Output the lines of the listing as a JSON list of strings, one string per line, skipping blank lines. Start at the first line of the listing and end at the line that contains "remporter le jeans de", including both of these lines.
(Records Opens)
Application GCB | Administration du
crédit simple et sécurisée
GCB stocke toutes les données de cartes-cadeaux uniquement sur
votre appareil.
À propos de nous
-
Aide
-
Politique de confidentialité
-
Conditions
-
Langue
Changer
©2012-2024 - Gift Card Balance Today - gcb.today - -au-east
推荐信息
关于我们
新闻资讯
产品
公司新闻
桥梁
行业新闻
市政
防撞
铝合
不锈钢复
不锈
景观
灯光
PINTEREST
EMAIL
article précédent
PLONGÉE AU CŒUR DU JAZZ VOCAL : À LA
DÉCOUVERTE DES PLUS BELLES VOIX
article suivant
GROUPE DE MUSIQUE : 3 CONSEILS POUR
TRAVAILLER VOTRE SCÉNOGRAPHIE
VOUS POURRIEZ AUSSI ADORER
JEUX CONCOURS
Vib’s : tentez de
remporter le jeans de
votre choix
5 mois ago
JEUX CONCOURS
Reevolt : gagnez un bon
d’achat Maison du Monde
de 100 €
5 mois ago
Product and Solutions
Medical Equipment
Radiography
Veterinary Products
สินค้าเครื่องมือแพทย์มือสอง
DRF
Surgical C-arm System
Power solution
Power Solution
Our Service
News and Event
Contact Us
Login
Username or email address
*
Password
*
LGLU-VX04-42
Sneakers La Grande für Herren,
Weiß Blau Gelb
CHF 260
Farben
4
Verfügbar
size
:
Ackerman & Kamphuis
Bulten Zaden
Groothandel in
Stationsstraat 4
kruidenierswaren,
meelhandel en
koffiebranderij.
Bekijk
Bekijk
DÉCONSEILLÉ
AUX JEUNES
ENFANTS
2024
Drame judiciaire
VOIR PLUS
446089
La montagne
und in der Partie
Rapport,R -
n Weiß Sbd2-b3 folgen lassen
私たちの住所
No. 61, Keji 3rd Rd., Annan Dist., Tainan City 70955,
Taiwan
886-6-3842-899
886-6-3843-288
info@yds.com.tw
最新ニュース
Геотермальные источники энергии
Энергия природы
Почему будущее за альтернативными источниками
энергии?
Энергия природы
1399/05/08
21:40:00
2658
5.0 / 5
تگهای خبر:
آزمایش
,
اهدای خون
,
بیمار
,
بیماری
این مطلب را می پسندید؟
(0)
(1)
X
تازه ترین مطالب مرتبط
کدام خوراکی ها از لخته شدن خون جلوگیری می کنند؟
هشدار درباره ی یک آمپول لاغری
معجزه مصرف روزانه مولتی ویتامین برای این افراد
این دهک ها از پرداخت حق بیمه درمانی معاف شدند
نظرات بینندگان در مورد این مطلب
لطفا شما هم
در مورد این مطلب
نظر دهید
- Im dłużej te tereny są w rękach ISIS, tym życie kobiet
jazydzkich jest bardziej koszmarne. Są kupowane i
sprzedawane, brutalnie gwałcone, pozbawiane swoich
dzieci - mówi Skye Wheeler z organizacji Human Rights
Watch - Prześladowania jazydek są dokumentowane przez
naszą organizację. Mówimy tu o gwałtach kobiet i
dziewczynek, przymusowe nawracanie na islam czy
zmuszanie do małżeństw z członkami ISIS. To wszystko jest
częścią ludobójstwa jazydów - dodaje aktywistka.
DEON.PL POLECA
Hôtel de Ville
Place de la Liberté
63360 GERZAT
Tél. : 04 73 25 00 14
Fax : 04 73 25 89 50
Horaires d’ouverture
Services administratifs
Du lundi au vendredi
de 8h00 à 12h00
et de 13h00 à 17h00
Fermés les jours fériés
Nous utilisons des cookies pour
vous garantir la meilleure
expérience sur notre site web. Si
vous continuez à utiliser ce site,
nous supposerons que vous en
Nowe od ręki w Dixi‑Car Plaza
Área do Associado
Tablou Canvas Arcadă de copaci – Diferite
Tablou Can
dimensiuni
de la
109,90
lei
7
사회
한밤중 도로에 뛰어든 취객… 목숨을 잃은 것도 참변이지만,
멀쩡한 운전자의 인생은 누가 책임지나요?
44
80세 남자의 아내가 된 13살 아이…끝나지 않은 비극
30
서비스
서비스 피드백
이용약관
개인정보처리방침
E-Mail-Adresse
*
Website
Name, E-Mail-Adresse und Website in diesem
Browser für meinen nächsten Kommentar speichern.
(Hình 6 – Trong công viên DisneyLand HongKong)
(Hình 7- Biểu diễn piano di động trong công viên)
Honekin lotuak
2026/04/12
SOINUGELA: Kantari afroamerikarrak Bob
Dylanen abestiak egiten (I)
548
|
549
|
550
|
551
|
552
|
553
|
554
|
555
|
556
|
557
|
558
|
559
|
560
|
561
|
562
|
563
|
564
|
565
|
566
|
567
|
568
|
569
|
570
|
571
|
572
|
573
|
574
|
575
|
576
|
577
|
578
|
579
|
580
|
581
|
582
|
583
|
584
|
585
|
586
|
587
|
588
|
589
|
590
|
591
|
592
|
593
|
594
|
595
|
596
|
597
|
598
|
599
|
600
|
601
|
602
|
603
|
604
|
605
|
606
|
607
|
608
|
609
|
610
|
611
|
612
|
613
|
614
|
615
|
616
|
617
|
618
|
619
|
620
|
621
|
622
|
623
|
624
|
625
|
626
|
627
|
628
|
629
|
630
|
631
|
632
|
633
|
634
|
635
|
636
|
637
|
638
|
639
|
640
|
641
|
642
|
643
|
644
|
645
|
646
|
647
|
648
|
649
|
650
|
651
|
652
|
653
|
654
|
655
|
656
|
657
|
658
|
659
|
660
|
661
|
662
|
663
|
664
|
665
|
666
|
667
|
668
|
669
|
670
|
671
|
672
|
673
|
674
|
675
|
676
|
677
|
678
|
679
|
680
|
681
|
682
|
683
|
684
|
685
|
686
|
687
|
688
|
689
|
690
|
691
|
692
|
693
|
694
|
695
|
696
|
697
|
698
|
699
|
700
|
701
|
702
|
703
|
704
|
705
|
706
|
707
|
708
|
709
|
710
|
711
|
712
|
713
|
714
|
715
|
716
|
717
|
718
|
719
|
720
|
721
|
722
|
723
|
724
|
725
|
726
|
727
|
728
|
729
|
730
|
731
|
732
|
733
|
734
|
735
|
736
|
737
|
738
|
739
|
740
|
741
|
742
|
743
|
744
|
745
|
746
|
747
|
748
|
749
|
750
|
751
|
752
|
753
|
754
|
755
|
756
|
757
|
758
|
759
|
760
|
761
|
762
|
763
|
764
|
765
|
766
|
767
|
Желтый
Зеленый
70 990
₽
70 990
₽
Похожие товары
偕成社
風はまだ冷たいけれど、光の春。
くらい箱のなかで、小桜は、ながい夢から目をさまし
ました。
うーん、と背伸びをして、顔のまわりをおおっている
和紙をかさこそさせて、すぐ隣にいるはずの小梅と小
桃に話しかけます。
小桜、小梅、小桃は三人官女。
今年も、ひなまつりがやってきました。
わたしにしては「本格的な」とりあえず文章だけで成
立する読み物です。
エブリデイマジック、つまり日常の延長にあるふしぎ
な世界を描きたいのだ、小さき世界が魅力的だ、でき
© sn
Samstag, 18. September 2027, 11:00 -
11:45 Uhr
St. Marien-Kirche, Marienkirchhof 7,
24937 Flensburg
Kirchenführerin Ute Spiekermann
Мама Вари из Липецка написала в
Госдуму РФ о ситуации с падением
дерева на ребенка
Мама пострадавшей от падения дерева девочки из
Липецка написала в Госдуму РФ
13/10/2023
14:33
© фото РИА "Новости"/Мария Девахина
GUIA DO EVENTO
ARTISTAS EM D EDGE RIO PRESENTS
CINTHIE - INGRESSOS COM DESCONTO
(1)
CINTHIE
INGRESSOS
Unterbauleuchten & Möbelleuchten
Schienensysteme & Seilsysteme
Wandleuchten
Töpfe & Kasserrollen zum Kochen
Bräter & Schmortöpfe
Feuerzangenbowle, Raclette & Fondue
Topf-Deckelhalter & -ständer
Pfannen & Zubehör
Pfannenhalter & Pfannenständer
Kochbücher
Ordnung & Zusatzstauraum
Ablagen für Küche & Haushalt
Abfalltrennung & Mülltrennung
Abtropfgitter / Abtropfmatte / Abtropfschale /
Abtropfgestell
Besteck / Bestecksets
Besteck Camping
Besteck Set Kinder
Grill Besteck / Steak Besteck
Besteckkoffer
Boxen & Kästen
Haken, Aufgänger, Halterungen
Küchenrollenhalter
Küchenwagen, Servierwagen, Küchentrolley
(Records Closes)
Task output:
[
  "Application GCB | Administration du",
  "crédit simple et sécurisée",
  "GCB stocke toutes les données de cartes-cadeaux uniquement sur",
  "votre appareil.",
  "À propos de nous",
  "-",
  "Aide",
  "-",
  "Politique de confidentialité",
  "-",
  "Conditions",
  "-",
  "Langue",
  "Changer",
  "©2012-2024 - Gift Card Balance Today - gcb.today - -au-east",
  "推荐信息",
  "关于我们",
  "新闻资讯",
  "产品",
  "公司新闻",
  "桥梁",
  "行业新闻",
  "市政",
  "防撞",
  "铝合",
  "不锈钢复",
  "不锈",
  "景观",
  "灯光",
  "PINTEREST",
  "EMAIL",
  "article précédent",
  "PLONGÉE AU CŒUR DU JAZZ VOCAL : À LA",
  "DÉCOUVERTE DES PLUS BELLES VOIX",
  "article suivant",
  "GROUPE DE MUSIQUE : 3 CONSEILS POUR",
  "TRAVAILLER VOTRE SCÉNOGRAPHIE",
  "VOUS POURRIEZ AUSSI ADORER",
  "JEUX CONCOURS",
  "Vib’s : tentez de",
  "remporter le jeans de"
]